Eserleri: Aksaraylı Îsâ, genel anlamda dinî ve ahlakî konular ihtiva eden eserler yazmıştır. Îsâ’nın eserlerinde dini insanlara sevdirme temelinde halkın rahatlıkla anlayacağı basit manzum hikâyelere yer verilmiştir. Bu hikâyelerde İslam’ı sevdirmek, bazı dinî konularda bilgi vermek ve insanlara kıssadan hisse verme amacı ön plana çıkmıştır. Eserlerde, dönemin diğer şairleri gibi halka ulaşma amacı doğrultusunda geniş halk kesimleri tarafından rahatlıkla anlaşılacak nitelikte oldukça sade ve anlaşılır bir dil kullanılmıştır. Halk diliyle yazılan bu tür dinî-ahlakî nitelikteki manzum hikâyeler, genellikle bir mecmua veya yazmanın içinde farklı hikâyelerle birlikte yer almaktadır. Aynı durum Aksaraylı Îsâ’ya atfedilen bazı eserler için de söylenebilir.

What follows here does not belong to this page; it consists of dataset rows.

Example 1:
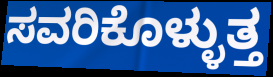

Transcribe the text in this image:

ಸವರಿಕೊಳ್ಳುತ್ತ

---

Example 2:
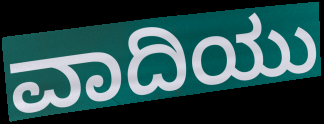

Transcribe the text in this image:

ವಾದಿಯು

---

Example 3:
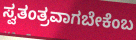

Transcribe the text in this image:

ಸ್ವತಂತ್ರವಾಗಬೇಕೆಂಬ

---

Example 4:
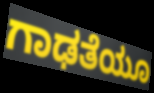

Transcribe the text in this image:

ಗಾಢತೆಯೂ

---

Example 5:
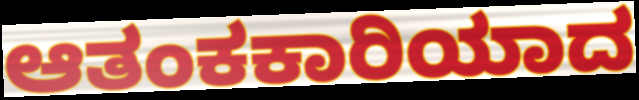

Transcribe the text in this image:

ಆತಂಕಕಾರಿಯಾದ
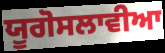
ਯੂਗੋਸਲਾਵੀਆ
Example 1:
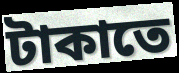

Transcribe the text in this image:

টাকাতে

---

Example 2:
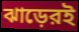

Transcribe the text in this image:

ঝাড়েরই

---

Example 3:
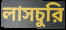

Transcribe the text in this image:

লাসচুরি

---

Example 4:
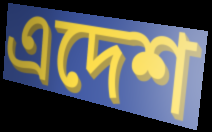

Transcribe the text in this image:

এদেশ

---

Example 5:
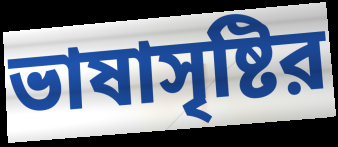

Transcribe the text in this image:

ভাষাসৃষ্টির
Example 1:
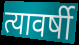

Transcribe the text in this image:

त्यावर्षी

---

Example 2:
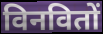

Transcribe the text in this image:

विनवितों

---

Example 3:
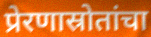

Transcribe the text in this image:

प्रेरणास्रोतांचा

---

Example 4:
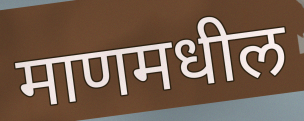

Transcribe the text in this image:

माणमधील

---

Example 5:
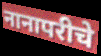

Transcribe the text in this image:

नानापरीचे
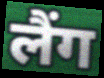
लैंग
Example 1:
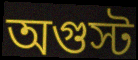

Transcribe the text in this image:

অগুস্ট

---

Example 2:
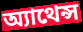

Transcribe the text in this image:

অ্যাথেন্স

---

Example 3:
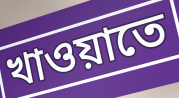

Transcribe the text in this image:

খাওয়াতে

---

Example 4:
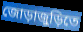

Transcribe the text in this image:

জোড়াজুড়িতে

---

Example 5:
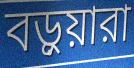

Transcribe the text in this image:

বড়ুয়ারা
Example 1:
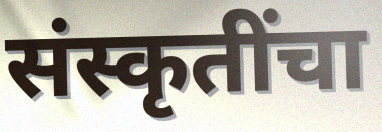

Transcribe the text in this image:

संस्कृतींचा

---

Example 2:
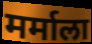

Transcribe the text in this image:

मर्माला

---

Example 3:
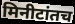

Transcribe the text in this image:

मिनीटांतच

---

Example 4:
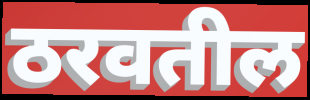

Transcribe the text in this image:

ठरवतील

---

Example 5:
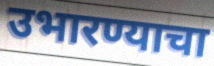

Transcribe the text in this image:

उभारण्याचा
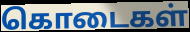
கொடைகள்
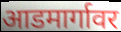
आडमार्गावर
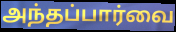
அந்தப்பார்வை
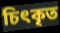
চিৎকৃত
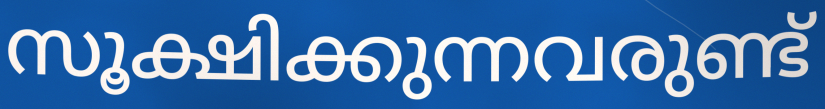
സൂക്ഷിക്കുന്നവരുണ്ട്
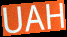
UAH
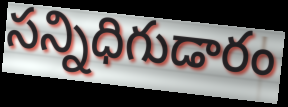
సన్నిధిగుడారం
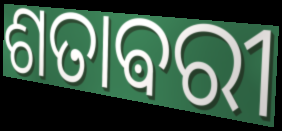
ଶତାଵରୀ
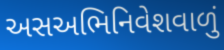
અસઅભિનિવેશવાળું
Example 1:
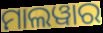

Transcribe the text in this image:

ମାଲୱାର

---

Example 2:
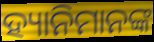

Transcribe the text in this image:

ହ୍ୟାନିମାନଙ୍କ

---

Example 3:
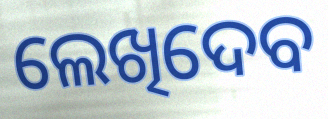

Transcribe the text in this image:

ଲେଖିଦେବ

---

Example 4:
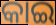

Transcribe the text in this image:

କାଇ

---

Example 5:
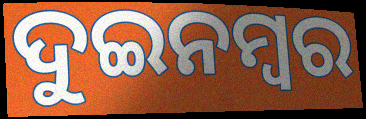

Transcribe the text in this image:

ଦୁଇନମ୍ୱର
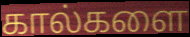
கால்களை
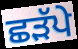
ਛੜੱਪੇ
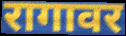
रागावर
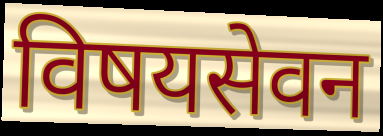
विषयसेवन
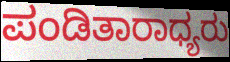
ಪಂಡಿತಾರಾಧ್ಯರು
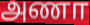
அணா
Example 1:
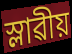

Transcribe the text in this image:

স্লাৱীয়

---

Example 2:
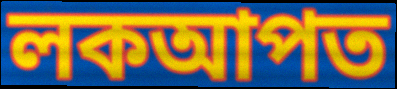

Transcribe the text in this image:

লকআপত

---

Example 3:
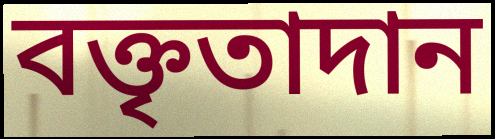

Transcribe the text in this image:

বক্তৃতাদান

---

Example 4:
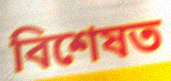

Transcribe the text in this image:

বিশেষত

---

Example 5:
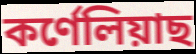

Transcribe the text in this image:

কৰ্ণেলিয়াছ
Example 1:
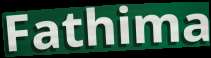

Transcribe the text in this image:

Fathima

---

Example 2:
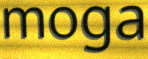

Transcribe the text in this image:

moga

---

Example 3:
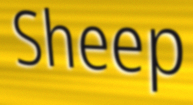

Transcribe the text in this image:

Aksaraylı Îsâ ile ilgili yapılan araştırmalara göre Aksaraylı Îsâ’ya ait olduğu düşünülen dört eser vardır: 1.Mirâciye: Süleymaniye Kütüphanesi, Laleli bölümünde 3756 numara ile kayıtlı olan yazmanın 64a-75 sayfaları arasında bulunan Mirâciye, aruzun fâʽilâtün / fâilâtün / fâilün vezniyle yazılmış mesnevi türünde bir eserdir. 341 beyit tutarında olan eser harekeli nesih ile yazılmıştır. Eserin imlası ve eserde geçen bazı Eski Türkçe kelimeler göz önünde alındığında, Mirâciye’nin XIV. yüzyılda yazıldığı düşünülmektedir. Eserde İslam’ın beş şartı, tövbe, mübarek gün ve geceler gibi dinî konularda bilgiler verilmiştir. Eserin asıl kısmını, 59. beyitten itibaren başlayan miraç hadisesi oluşturmaktadır. 2.Vefât-ı İbrahim: Aruzun fâilâtün / fâilâtün / fâilün vezniyle yazılmış olan ve farklı nüshalarda 106-114 beyit tutarında olan bu eserin on üç nüshası tespit edilmiştir. Sema Özdemir’in belirttiğine göre bu nüshalardan üç tanesinde Kırşehirli Ali, üç tanesinde Kırşehirli İsa, birinde Kayserili İsa adları yer alırken eserin altı nüshasında herhangi bir ada rastlanmamıştır. Hz. Muhamed’in oğlu İbrahim’in vefatını anlatan halk tipi dinî-destanî bir manzumedir. Hikâyede Hz. Peygamberin ümmetini oğluna tercih etmesi anlatılmıştır. 3.Dâsitân-ı İsmail: Eserin iki nüshası tespit edilmiştir. Birincisi Milli Kütüphanede 06 Mil Yz A 3881/5 arşiv numarasıyla kayıtlı olan yazmanın 62a-65b varakları arasında yer almaktadır. Aruzun fâilâtün / fâilâtün / fâilün kalıbıyla yazılan eser 90 beyitten oluşmuştur. Bu nüshada müellifin adı şiirin sonunda Aksaraylı Îsâ olarak geçmektedir. İkinci nüsha yine Millî Kütüphanede 06 Mil Yz A 6823/5 numara ile kayıtlıdır. Eser 128 beyitten oluşmaktadır ve mesnevi nazım şekliyle yazılmıştır. Bu nüshada müellifin adı belirtilmemiştir. Eser, yazmanın 17b-21b varakları arasında bulunmaktadır. Dâsitân-ı İsmail’de Hz. İbrahim ile oğlu İsmail arasındaki kurban olayı ele alınmıştır. 4.Hikâyet-i Şuhmâ: Eserin tek nüshası, Millî Kütüphanede 06 Mil Yz A 6823/2 arşiv numarasıyla da kayıtlıdır. Eserin adı yazmada Destân-ı Şuhmâ ve Hikâyet-i Şuhmâ olmak üzere iki farklı biçimde geçmektedir. Dinî ve ahlakî konulu manzum bir halk hikâyesi olan eser mesnevi tarzında yazılmıştır. Eserin müellifi 100. beyitte Aksaraylu Îsâ biçiminde geçmektedir. 103 beyitten oluşan hikâyede, Hz. Ömer’in oğlu Şuhmâ’nın bir gün, meclisten çıktıktan sonra bir Yahudi’yle karşılaşması ve daha sonra gelişen olaylar anlatılmıştır.

KAYNAKÇA

  • Bulut, T., K. (2020). “Eski Anadolu Türkçesi Dönemine Ait Bir Eser: Aksaraylı Îsâ, Destân-ı İsmâîl”. Journal of Old Turkic Studies (Cilt: 4 Sayı: 2): 306-375.
  • Güneş, İ. (2018). “Aksaraylı Îsâ’nın Dâsitân-ı İsmail Adlı Eseri”. III. Uluslararası Kültür ve Medeniyet Kongresi.
  • Kocatürk, V., M. (1964). Türk Edebiyatı Tarihi. Ankara: Edebiyat Yayınevi.
  • Konyalı, İ., H. (1974). Abideleri ve Kitabeleri İle Aksaray Tarihi. İstanbul.
  • Korkmaz, Ş. (2020). “Eski Anadolu Türkçesi Dönemine Ait Bir Hikâye: Aksaraylı Îsâ: Hikâyet-i Şuhmâ”. Journal of Old Turkic Studies (Cilt: 4 Sayı: 1): 98-151.
  • Mazıoğlu, H. (1982). Türk Edebiyatı, eski. Türk Ansiklopedisi. (Cilt. 32, s. 80-134).  MEB Yay.
  • Özdemir, S. (1996). “Aksaraylı İsa’nın Mi’raciye’si”. Yüksek Lisans Tezi. İstanbul: Marmara Üniversitesi.

Madde Yazım Bilgileri
Yazar: Dr. Öğr. Üyesi İsmail GÜNEŞ

Anahtar Kelimeler: Aksaray, Şair, İsa.